■ What is expected:
All entries below must be output word for word, and the pictures left behind.

■ Input data:
■ ■ ■ ■ ■ ■ ■

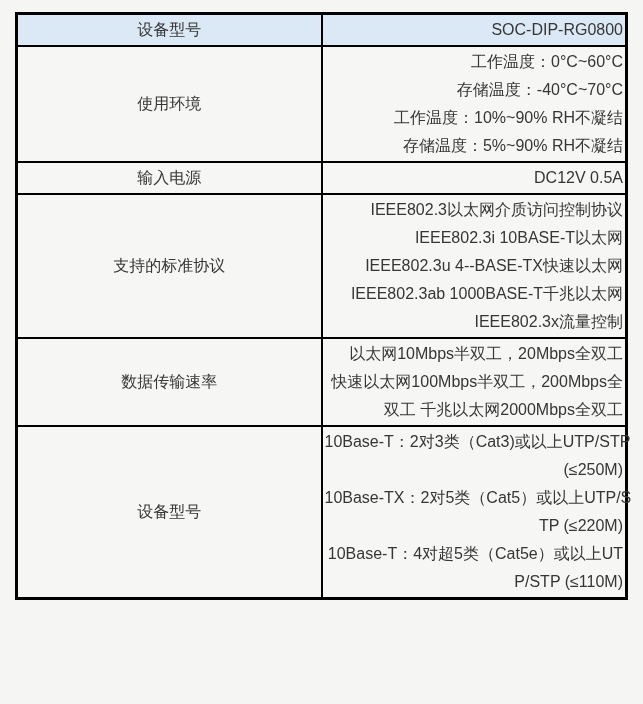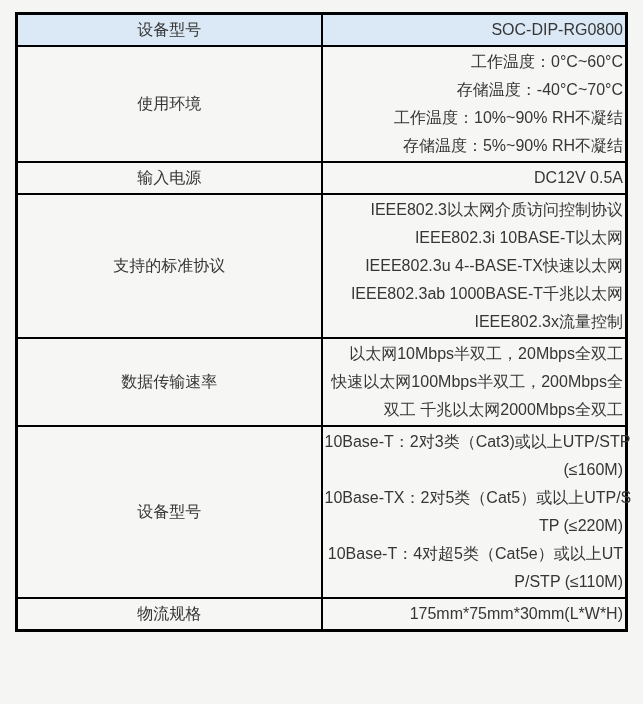--- a/index.html
+++ b/index.html
@@ -98,7 +98,7 @@
         <td class="label-cell">设备型号</td>
         <td class="value-cell">
           <div class="value-line">10Base-T：2对3类（Cat3)或以上UTP/STP</div>
-          <div class="value-line">(≤160M)</div>
+          <div class="value-line">(≤250M)</div>
           <div class="value-line">10Base-TX：2对5类（Cat5）或以上UTP/S</div>
           <div class="value-line">TP (≤220M)</div>
           <div class="value-line">10Base-T：4对超5类（Cat5e）或以上UT</div>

■ ■ ■ ■ ■ ■ ■

■ Result of the task:
--- a/index.html
+++ b/index.html
@@ -98,7 +98,7 @@
         <td class="label-cell">设备型号</td>
         <td class="value-cell">
           <div class="value-line">10Base-T：2对3类（Cat3)或以上UTP/STP</div>
-          <div class="value-line">(≤160M)</div>
+          <div class="value-line">(≤250M)</div>
           <div class="value-line">10Base-TX：2对5类（Cat5）或以上UTP/S</div>
           <div class="value-line">TP (≤220M)</div>
           <div class="value-line">10Base-T：4对超5类（Cat5e）或以上UT</div>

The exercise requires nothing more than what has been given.